La part de logements occupés par leur propriétaire indique en creux le volume du parc locatif privé concerné, et les données de Liez le montrent nettement. On relève 99 % de maisons individuelles, un rattachement intercommunal à CC Vendée, Sèvre, Autise, 133 résidences principales recensées, en zone climatique H2b. Ces valeurs ne décident d'aucun projet à elles seules, mais elles fixent l'ordre de grandeur dans lequel un chiffrage à Liez est crédible.
À l'échelle du territoire, le volume concerné se mesure : de l'ordre de 132 maisons individuelles, 263 diagnostics publiés pour 1 000 résidences principales, environ 105 logements occupés par leur propriétaire. Ce volume ne préjuge d'aucune éligibilité individuelle : il indique seulement où se concentrent, à Liez, les situations où le scénario décrit sur cette page a le plus de chances d'être pertinent.
Le climat entre dans le calcul réglementaire : la zone H2b applicable à Liez correspond à une base de 225 kWh/m²/an. Plus cette base est élevée, plus la remise à niveau d'un logement mis en location rentabilise vite son surcoût, à performance identique.
L'arbitrage se fait en part d'assiette : à Liez, le logement loué en absorbe environ 4941 %. Il reste donc de la marge pour les autres lots du bouquet, sachant que l'aide portée par ce seul poste va de 18 000 € à 32 000 € selon la catégorie de ressources.
Le solde se finance : à Liez, le reste à charge du cas type le plus aidé s'établit à 6 000 € après aide ANAH et prise en charge de l'accompagnement jusqu'à 2 000 €. Étalé en éco-prêt sur quinze ans, cela représente environ 35 € par mois, quand le logement loué contribue déjà à 1 460 € d'économie annuelle attendue.
Trois pièces décident du versement à Liez : le devis portant les critères de décence et un engagement de loyer maîtrisé, l'attestation RGE de un opérateur agréé par l'Anah et le constat de décence après travaux. Leur absence ne fait pas perdre le droit à l'aide — jusqu'à 32 000 € — mais elle en gèle le paiement.
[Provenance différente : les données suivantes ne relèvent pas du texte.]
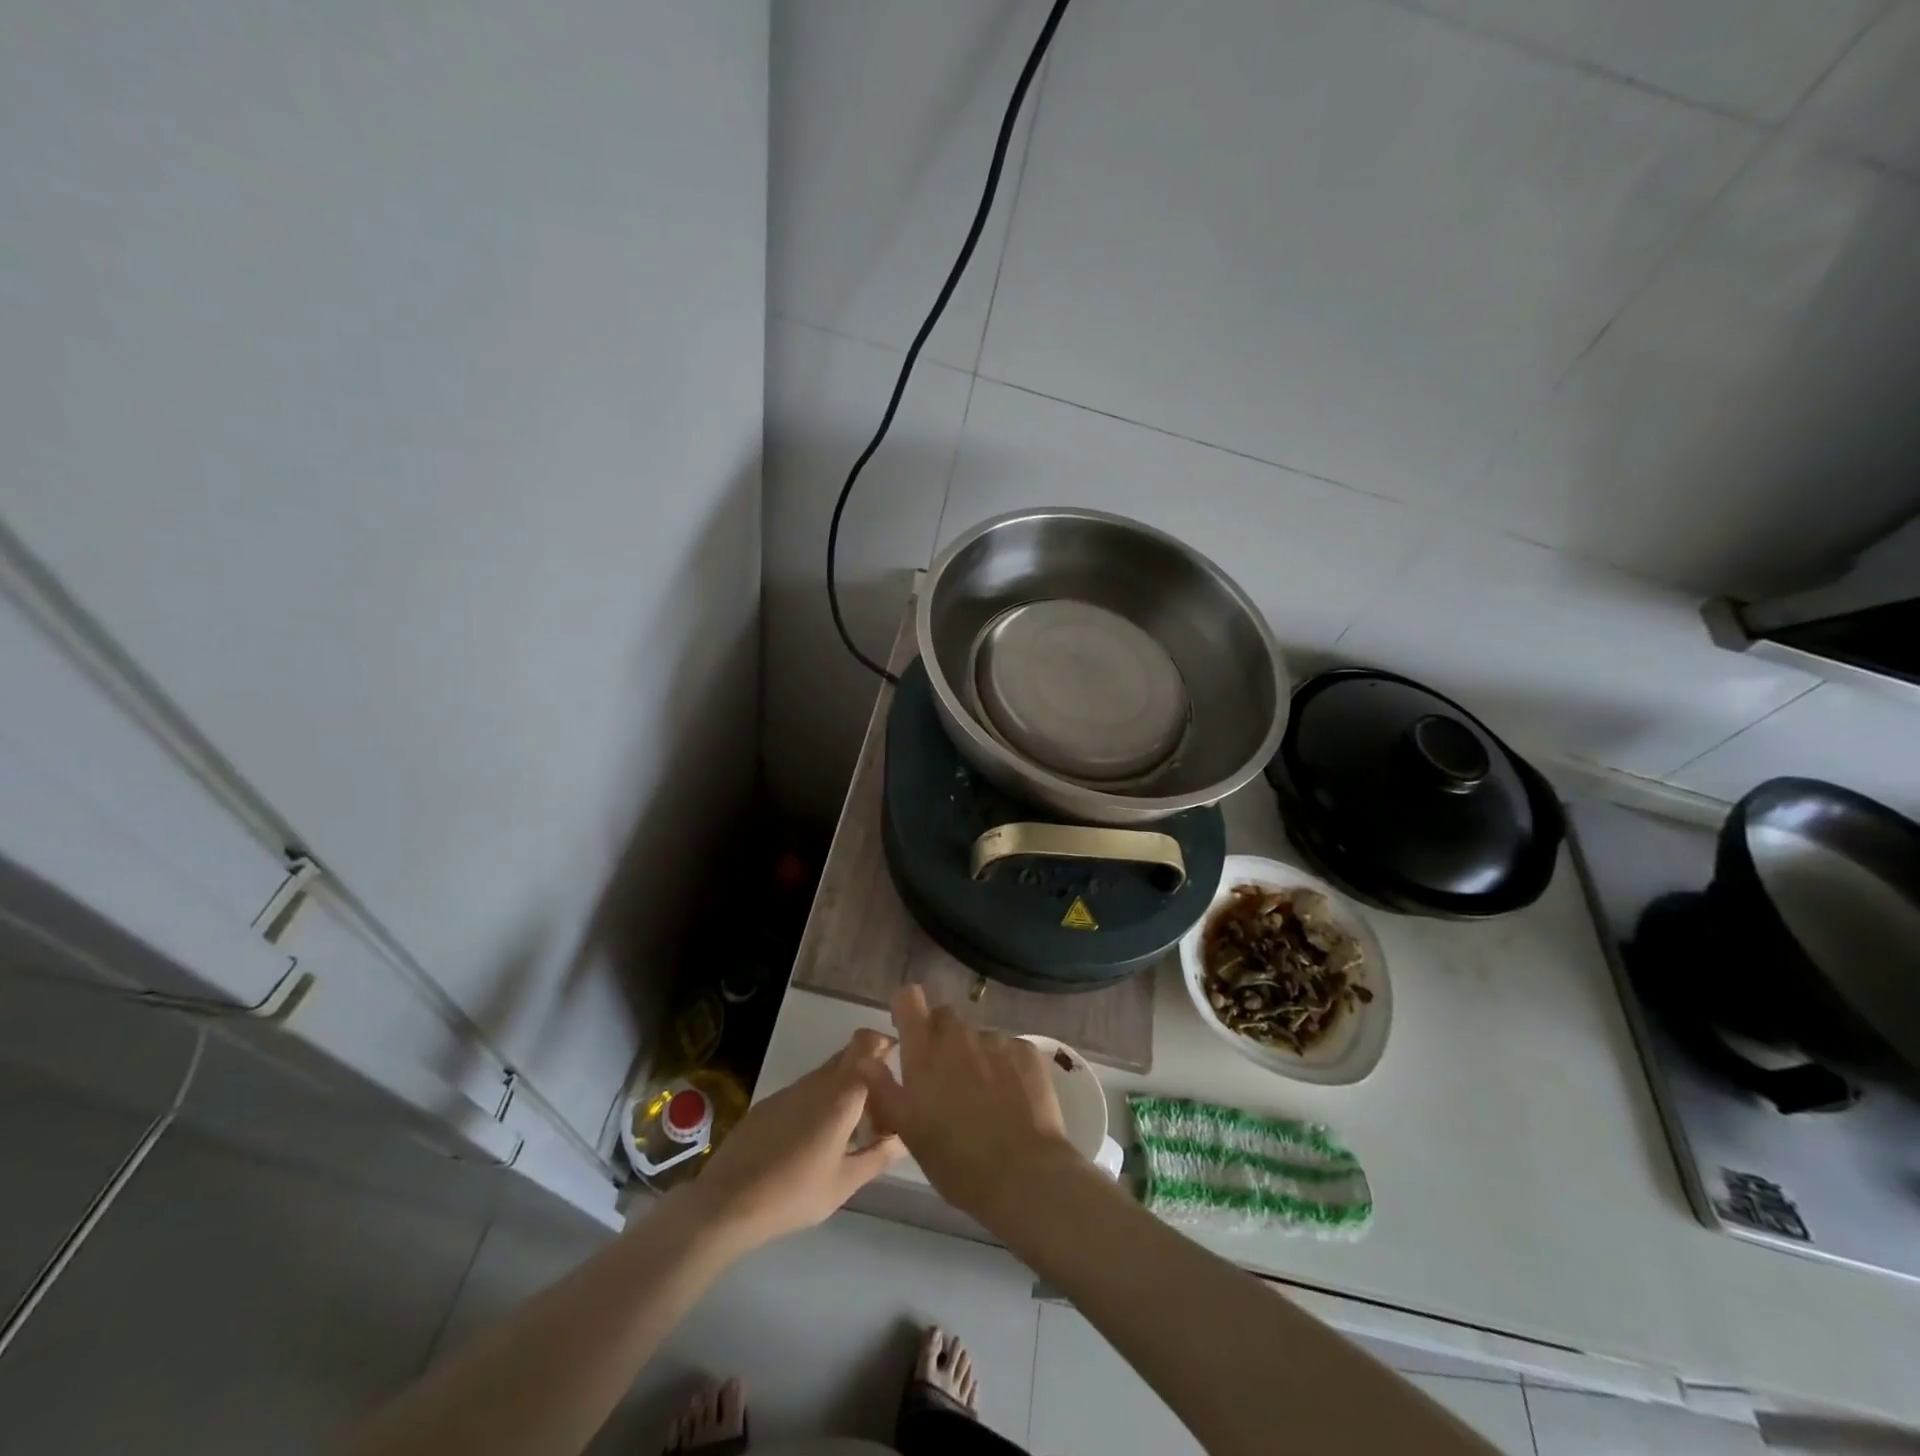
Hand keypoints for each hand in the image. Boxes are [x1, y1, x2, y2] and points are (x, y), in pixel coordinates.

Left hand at [682, 1030, 903, 1252]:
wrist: (726, 1202)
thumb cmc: (794, 1193)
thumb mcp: (844, 1183)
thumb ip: (879, 1156)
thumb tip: (906, 1138)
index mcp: (841, 1094)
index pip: (868, 1046)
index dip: (885, 1044)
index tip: (899, 1062)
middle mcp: (817, 1081)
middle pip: (849, 1054)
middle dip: (869, 1067)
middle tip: (883, 1102)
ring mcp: (790, 1090)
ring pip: (827, 1074)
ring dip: (845, 1088)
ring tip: (854, 1128)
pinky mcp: (770, 1104)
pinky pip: (806, 1090)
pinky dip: (821, 1101)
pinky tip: (817, 1138)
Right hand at [854, 987, 1075, 1223]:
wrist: (1022, 1174)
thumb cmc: (955, 1160)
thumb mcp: (909, 1130)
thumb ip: (884, 1088)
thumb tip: (864, 1058)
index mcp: (924, 1052)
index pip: (909, 999)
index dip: (907, 1009)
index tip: (907, 1028)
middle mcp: (959, 1035)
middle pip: (945, 1016)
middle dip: (941, 1036)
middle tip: (945, 1076)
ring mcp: (996, 1040)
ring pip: (978, 1036)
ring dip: (975, 1055)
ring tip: (985, 1095)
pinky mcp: (1027, 1051)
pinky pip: (1009, 1048)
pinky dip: (1006, 1065)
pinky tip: (1012, 1098)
Sur la facture, ce poste vaut 1 062 € à 1 593 € par an à Liez : la remise à niveau d'un logement mis en location couvre 40 à 60 % des consommations, soit 14 836 kWh au mieux sur la base conventionnelle de la zone H2b.
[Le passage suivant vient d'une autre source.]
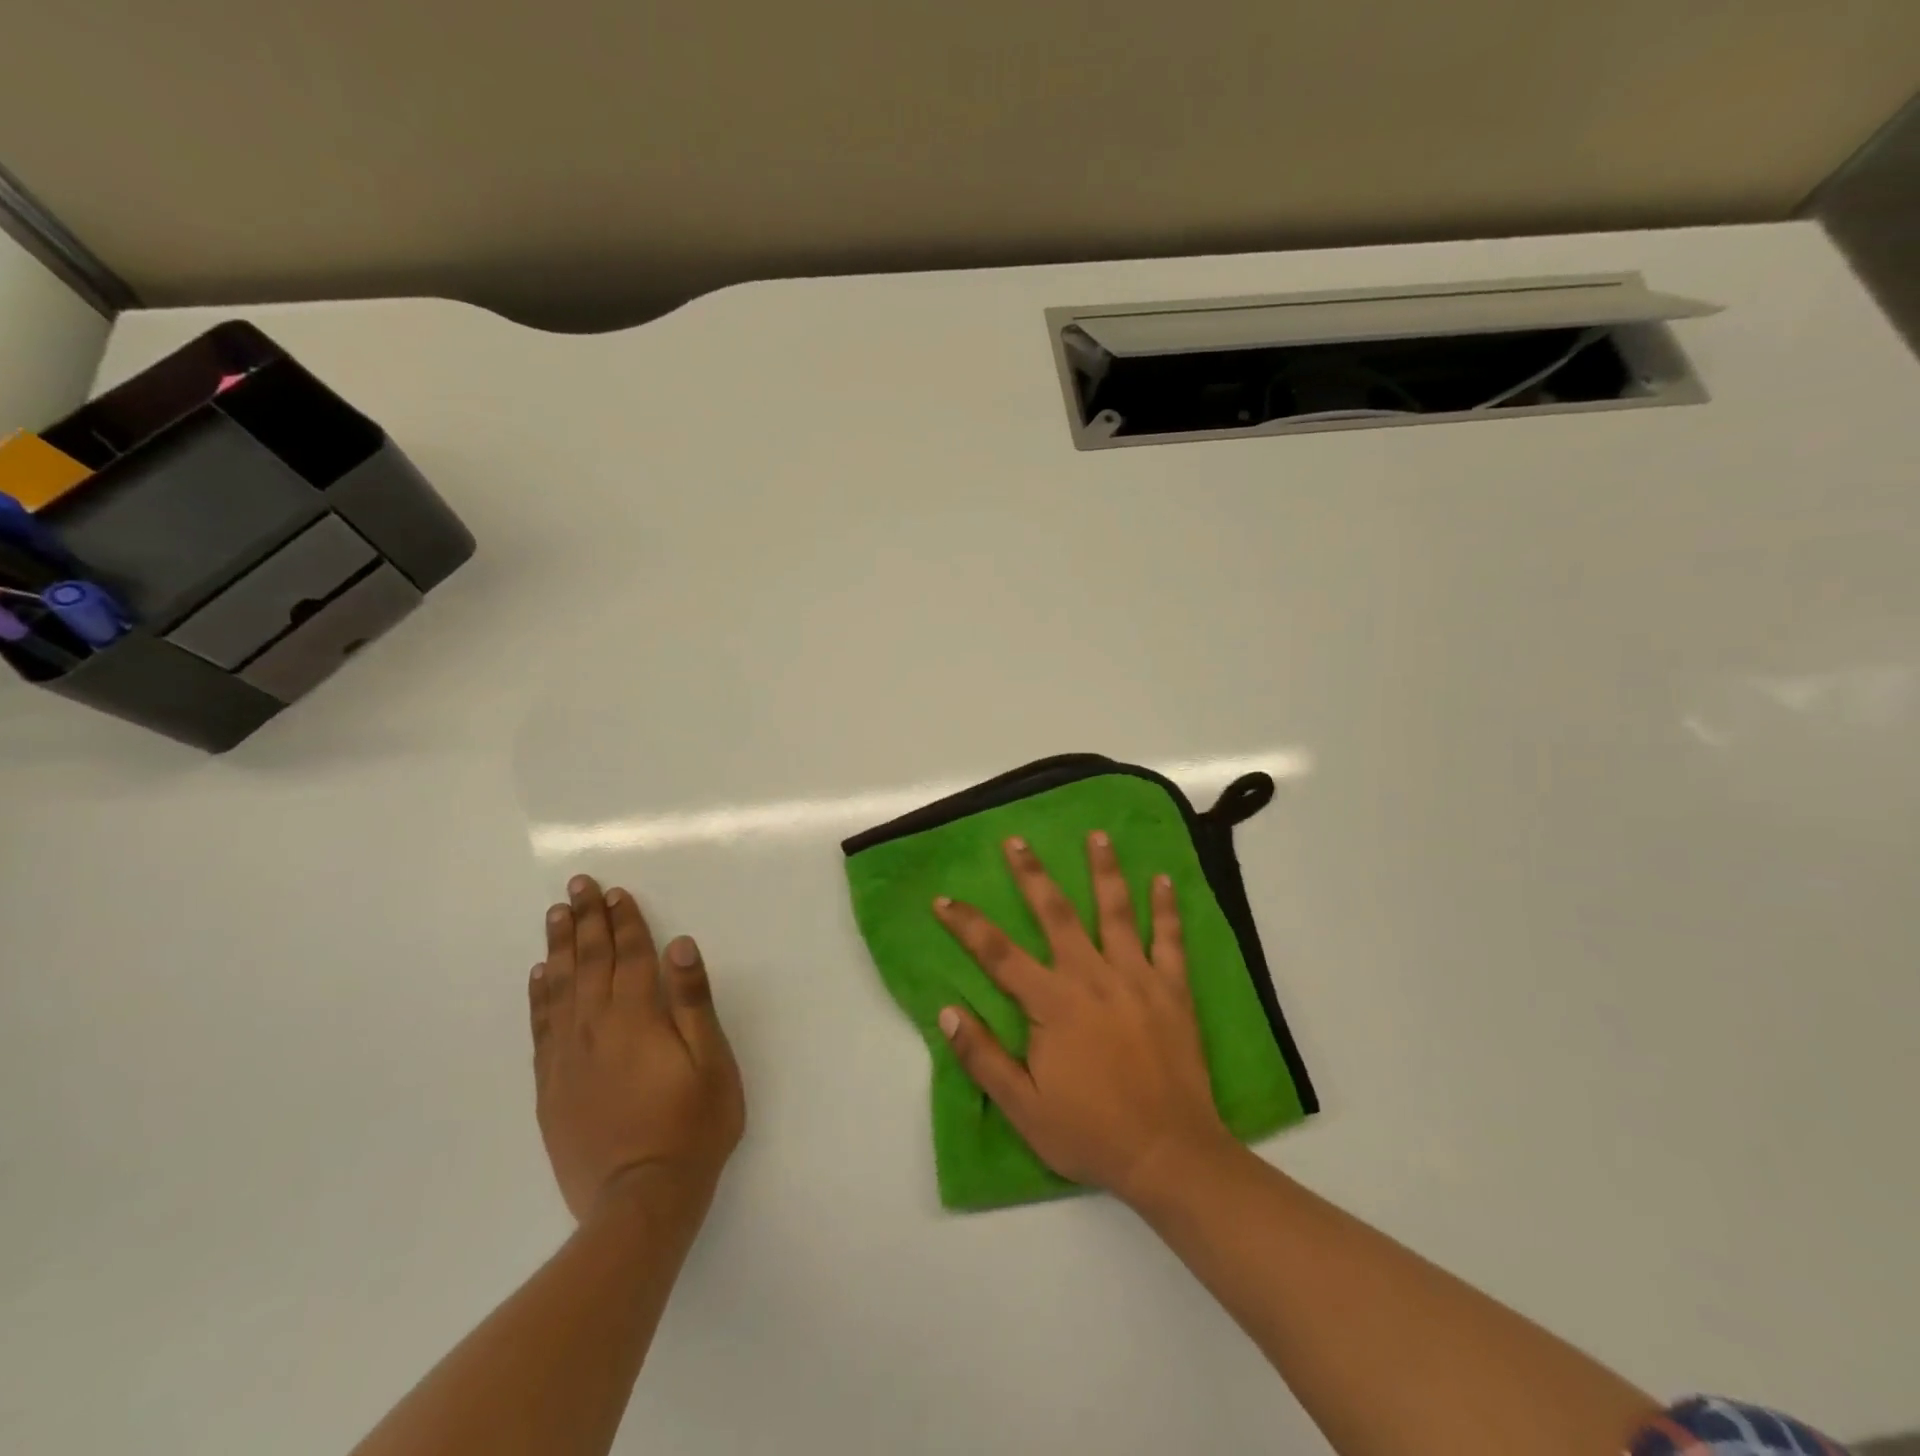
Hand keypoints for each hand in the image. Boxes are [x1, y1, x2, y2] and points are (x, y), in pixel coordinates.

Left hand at [531, 875, 745, 1221]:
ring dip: (560, 947)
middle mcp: (596, 1028)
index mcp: (637, 1019)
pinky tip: (539, 975)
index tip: (616, 892)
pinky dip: (539, 995)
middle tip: (577, 885)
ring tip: (555, 915)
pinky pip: (541, 1027)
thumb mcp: (712, 1062)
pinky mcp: (551, 1086)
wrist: (639, 1202)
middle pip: (591, 962)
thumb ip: (693, 1001)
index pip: (631, 956)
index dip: (625, 921)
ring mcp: (568, 1057)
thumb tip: (679, 945)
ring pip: (561, 987)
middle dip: (586, 920)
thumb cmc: (691, 1127)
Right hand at [933, 833, 1235, 1203]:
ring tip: (1097, 835)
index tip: (944, 899)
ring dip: (1104, 870)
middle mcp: (1092, 978)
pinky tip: (1164, 878)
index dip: (967, 924)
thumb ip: (983, 1058)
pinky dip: (1167, 908)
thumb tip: (947, 1012)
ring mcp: (1136, 978)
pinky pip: (1170, 940)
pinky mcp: (1172, 990)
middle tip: (1017, 840)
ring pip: (1116, 912)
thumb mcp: (1024, 1108)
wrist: (1169, 1154)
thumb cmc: (1091, 1133)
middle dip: (1033, 874)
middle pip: (1057, 914)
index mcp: (1053, 1004)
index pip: (998, 954)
La densité de diagnostics renseigne sur la maturité du marché : 35 DPE publiés par l'ADEME à Liez, soit 263 pour 1 000 résidences principales. Un tel volume conditionne les délais de un opérateur agréé par l'Anah, dont l'intervention sur la remise à niveau d'un logement mis en location dure cinq à neuf mois.
Le taux de TVA n'est pas un détail sur ce type de chantier : à 5,5 %, la remise à niveau d'un logement mis en location facturé 1 976 500 € TTC à Liez supporte 103 040 € de taxe. Une facturation à 20 % par erreur renchérit le projet de plusieurs milliers d'euros et se rattrape mal après coup.